[Instructions to follow] Copy the material below without the pictures, replacing every "street-level photo" with "roadside photo" and keeping everything else the same.

[Data supplied]
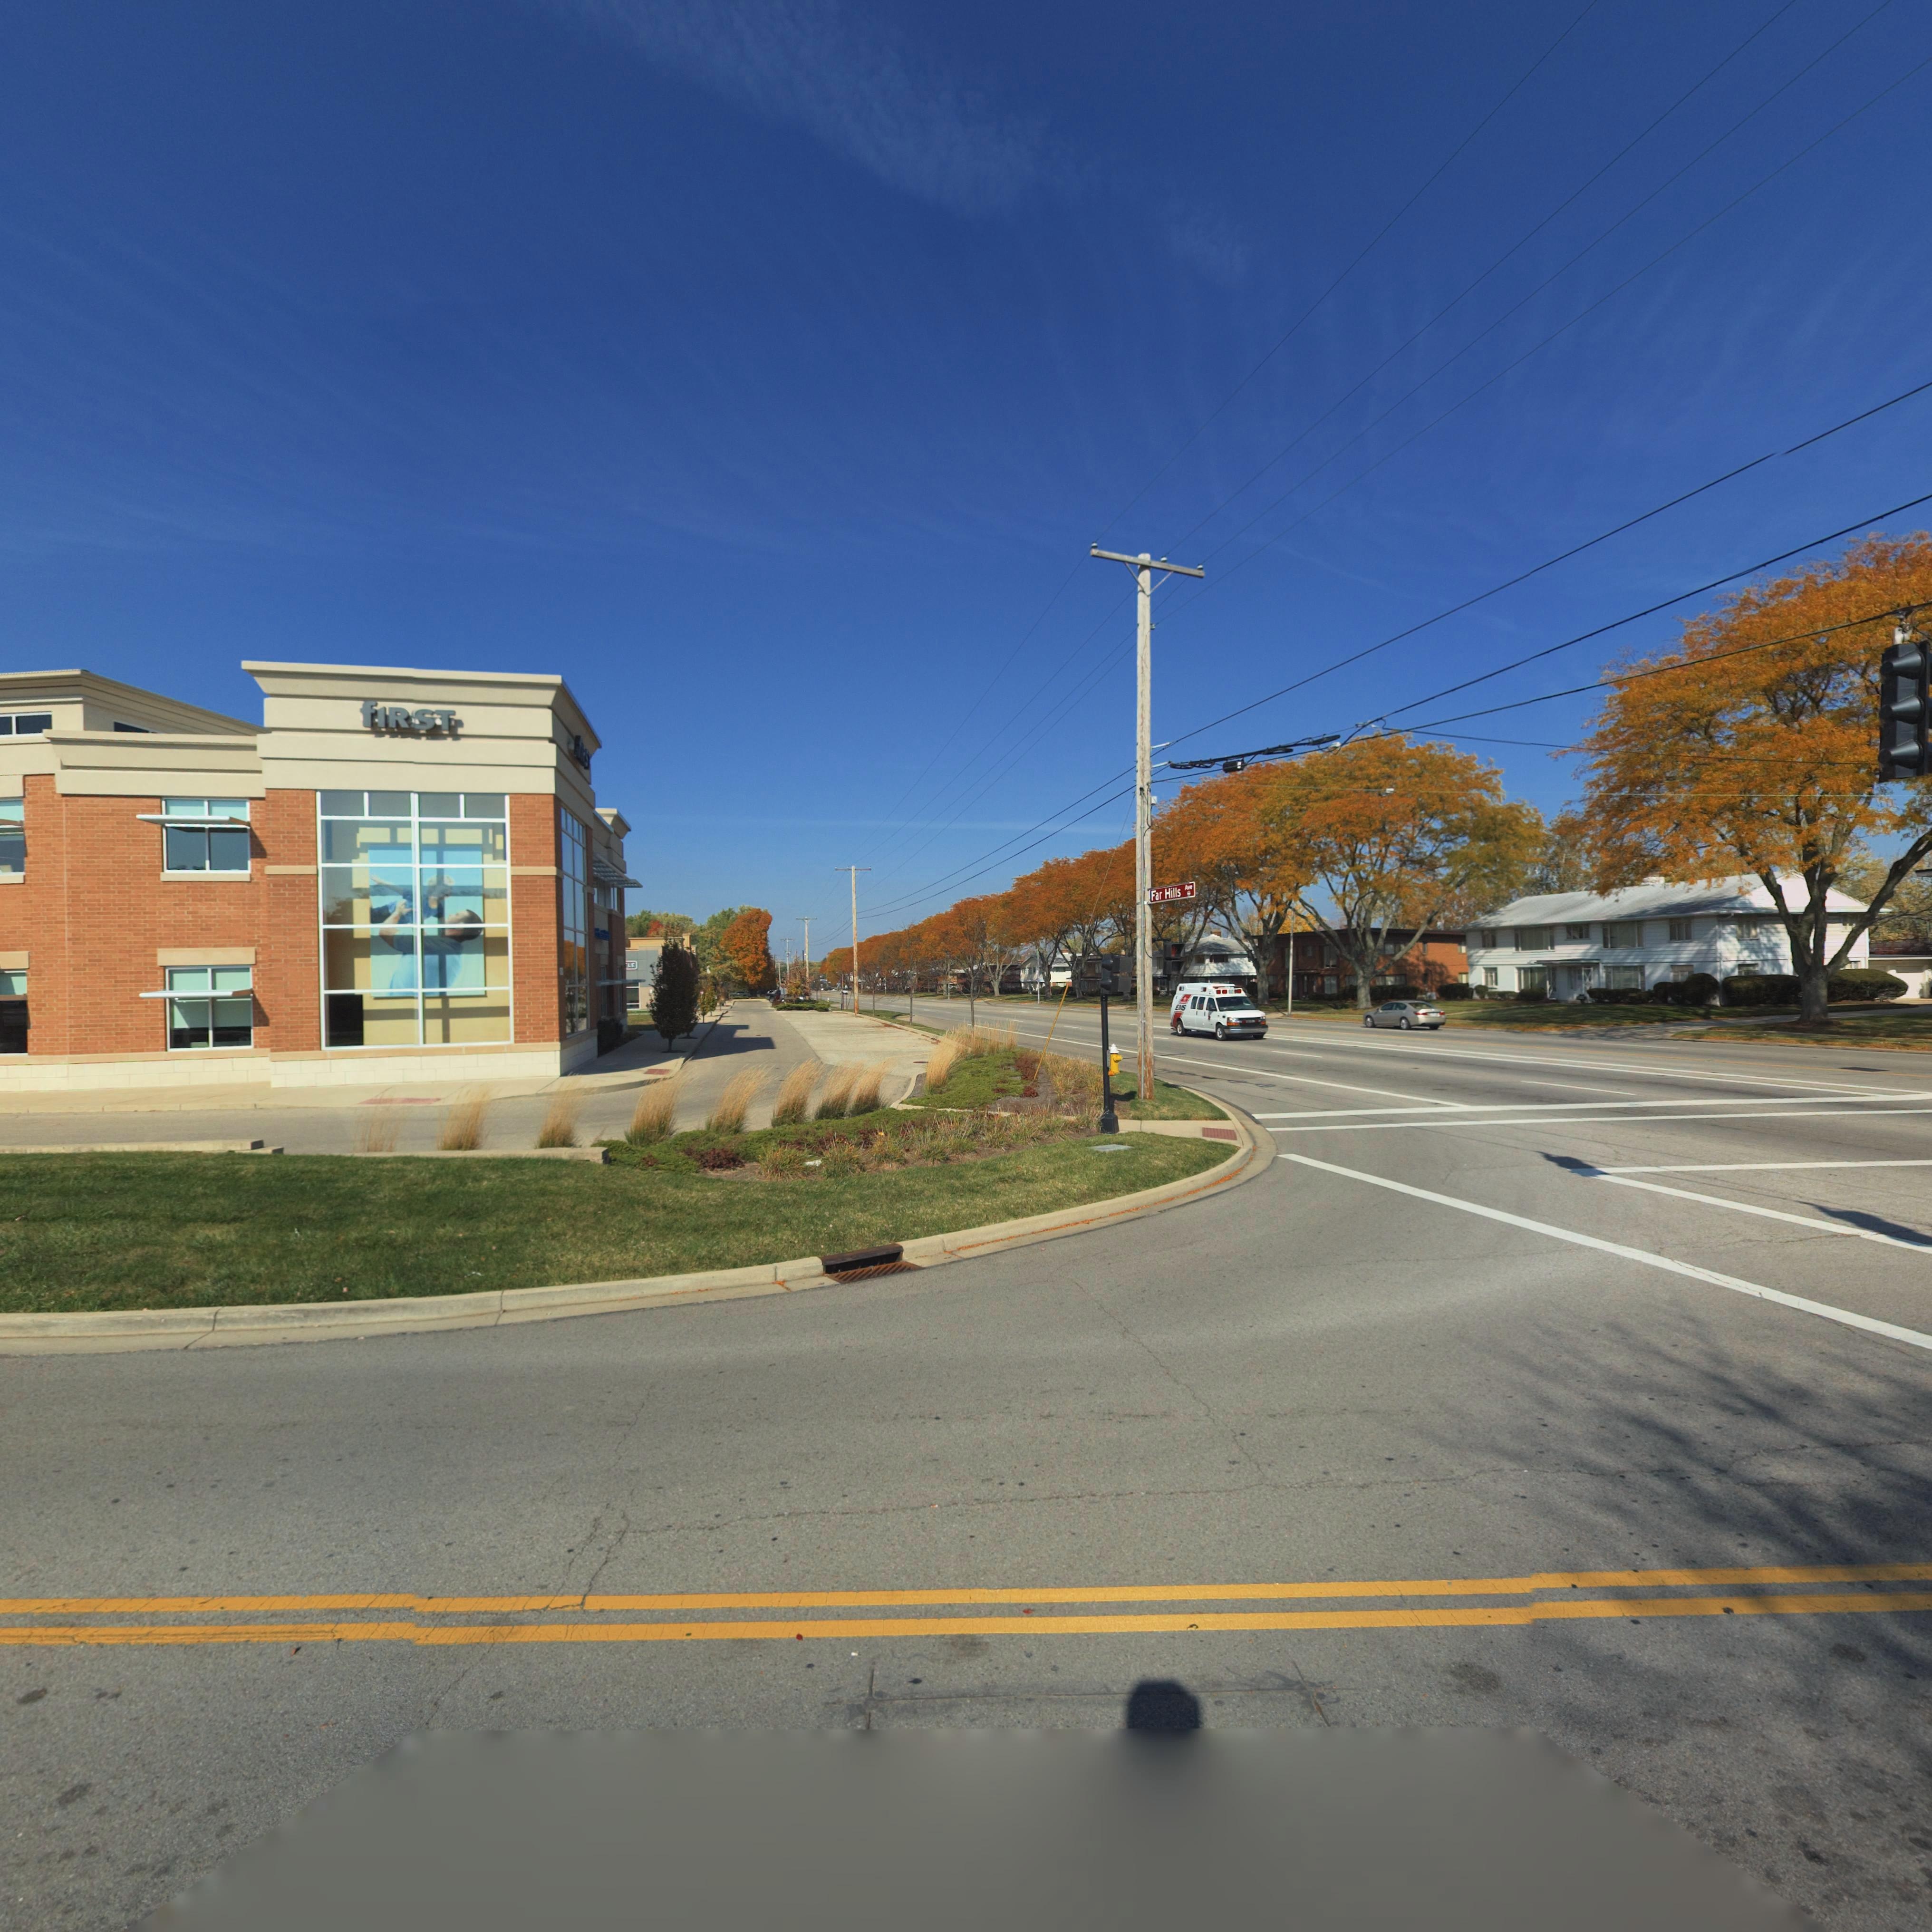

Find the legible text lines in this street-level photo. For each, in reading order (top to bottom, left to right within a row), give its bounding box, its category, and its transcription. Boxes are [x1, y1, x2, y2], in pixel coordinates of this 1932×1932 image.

[358, 699, 456, 732] BusinessName: fIR*T
[1150, 885, 1182, 902] StreetName: Far Hills
[627, 962, 636, 969] BusinessName: LE
[1174, 1003, 1188, 1012] None: EMS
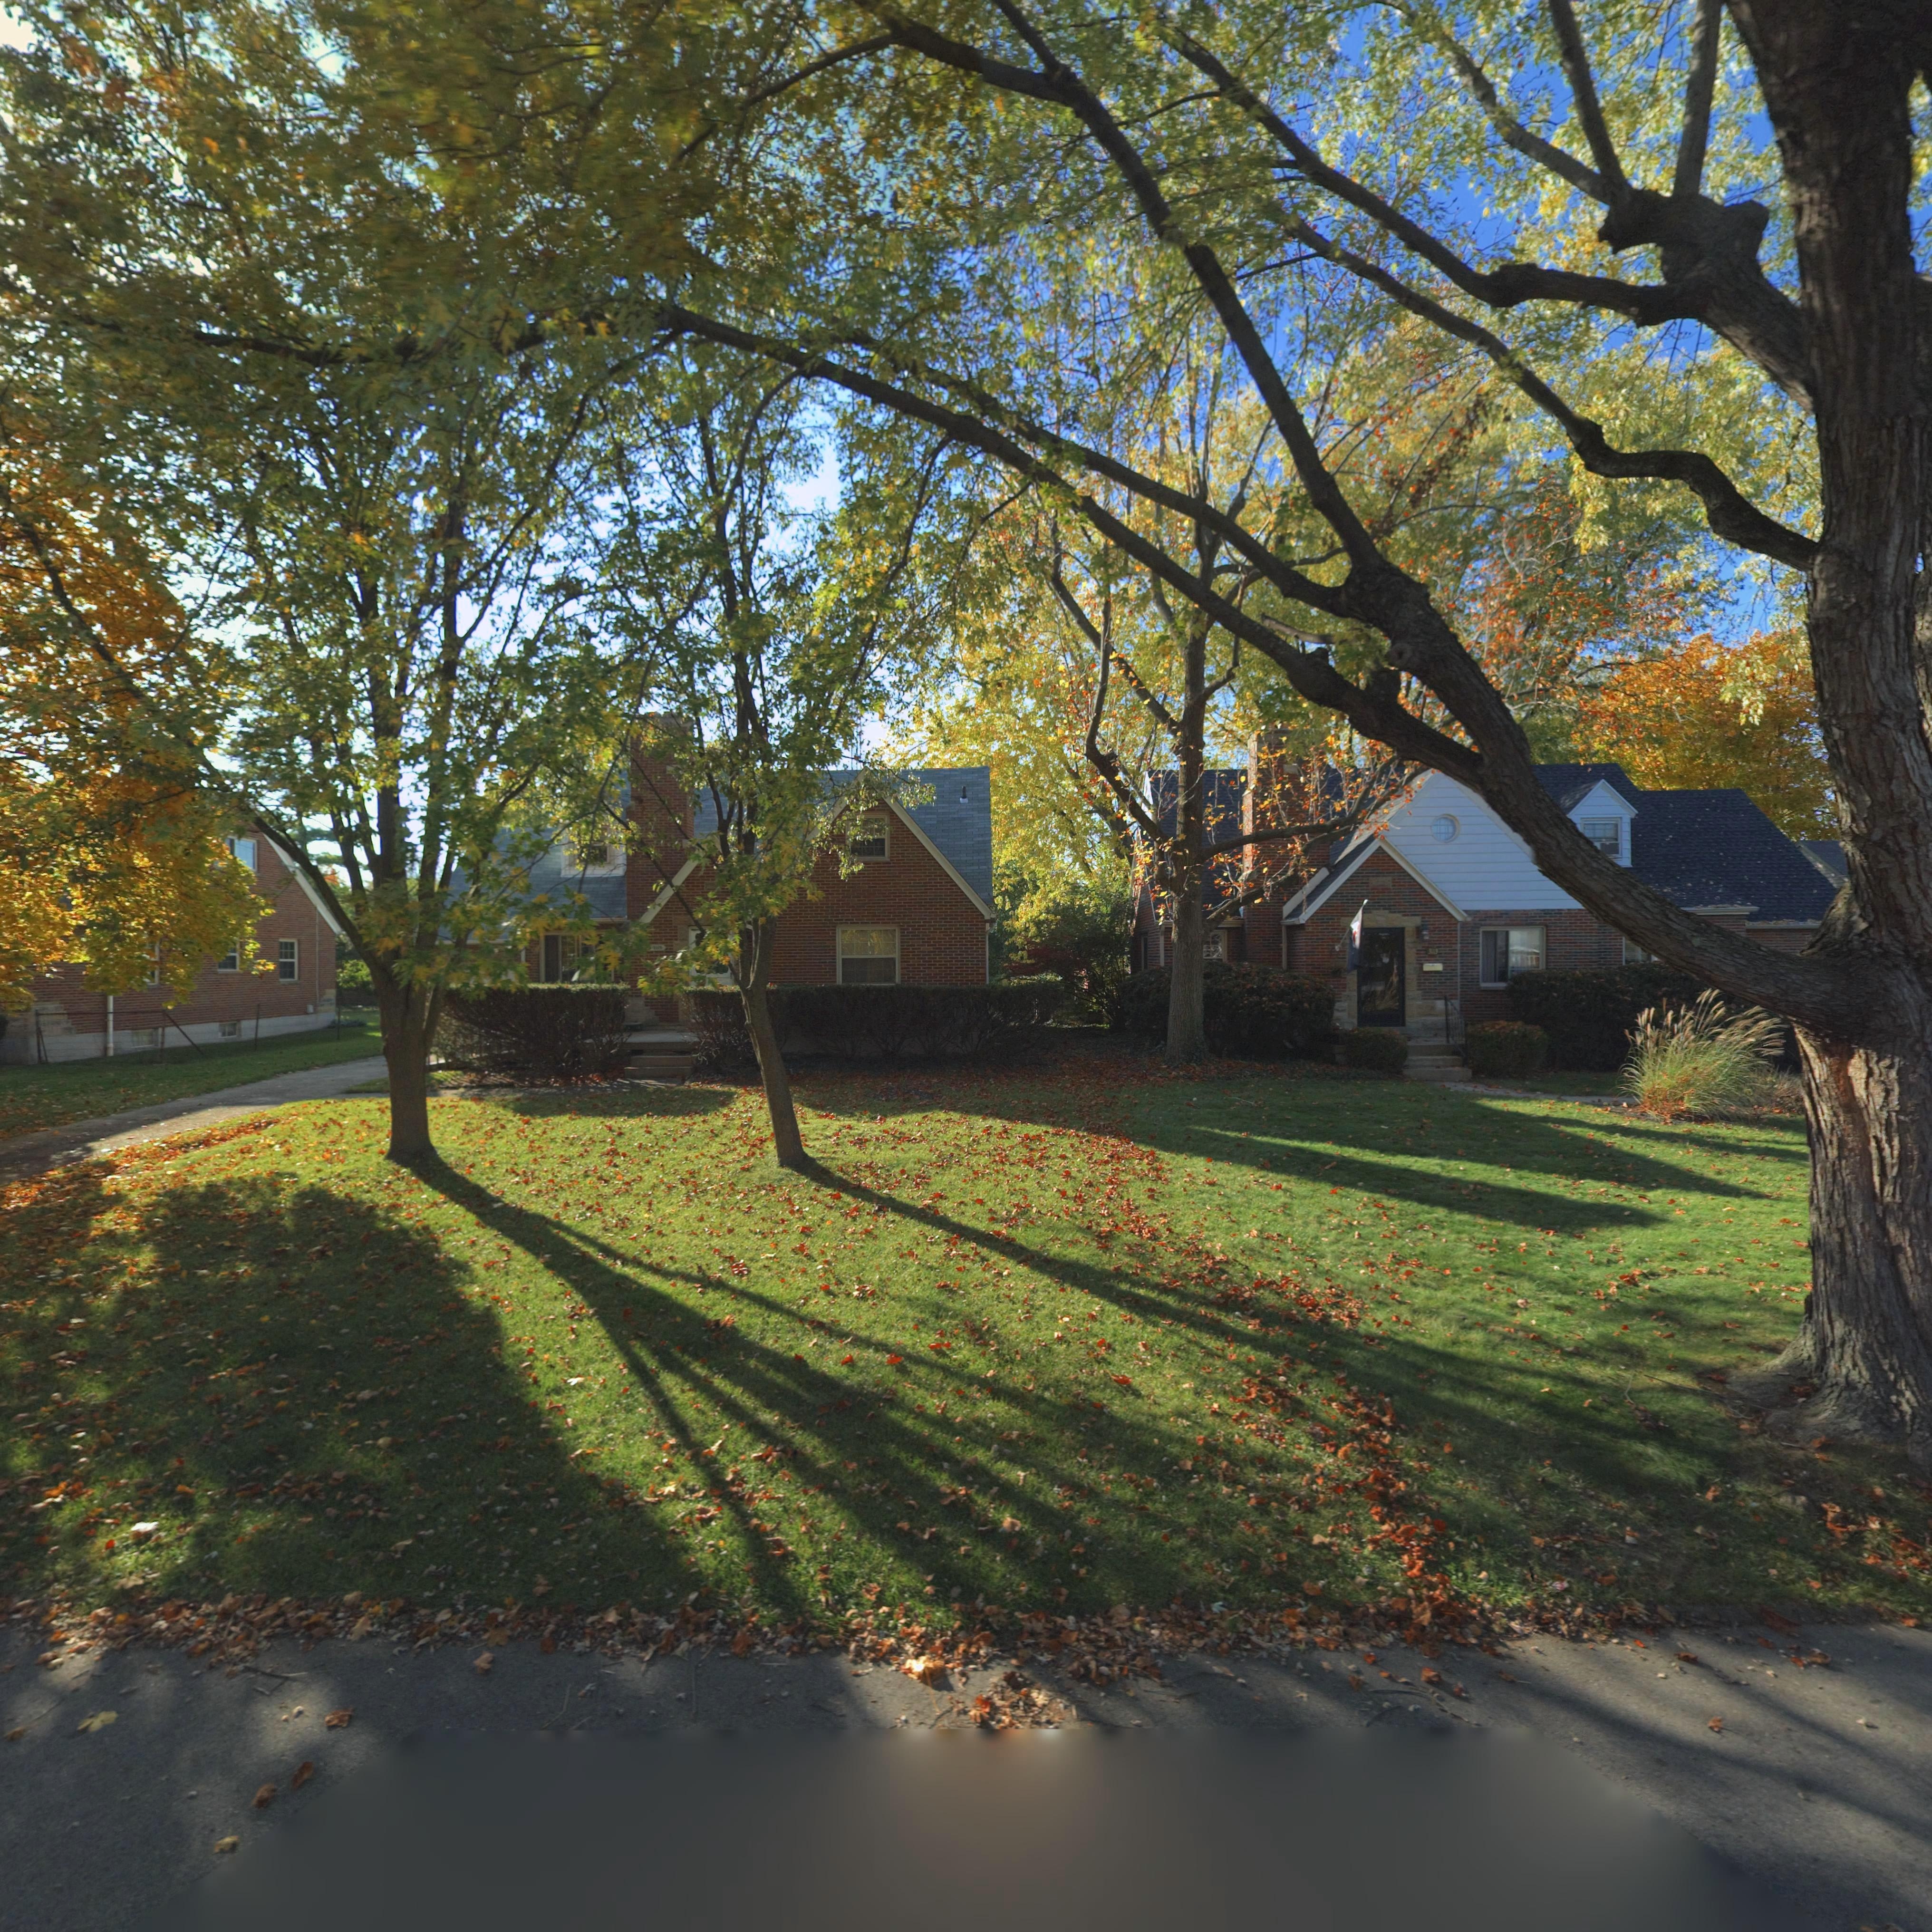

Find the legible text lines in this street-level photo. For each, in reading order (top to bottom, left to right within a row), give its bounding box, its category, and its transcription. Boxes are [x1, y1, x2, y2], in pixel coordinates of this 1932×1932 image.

[Final result]
Find the legible text lines in this roadside photo. For each, in reading order (top to bottom, left to right within a row), give its bounding box, its category, and its transcription. Boxes are [x1, y1, x2, y2], in pixel coordinates of this 1932×1932 image.

[358, 699, 456, 732] BusinessName: fIR*T
[1150, 885, 1182, 902] StreetName: Far Hills
[627, 962, 636, 969] BusinessName: LE
[1174, 1003, 1188, 1012] None: EMS

Find the legible text lines in this roadside photo. For each, in reading order (top to bottom, left to right within a row), give its bounding box, its category, and its transcription. Boxes are [x1, y1, x2, y2], in pixel coordinates of this 1932×1932 image.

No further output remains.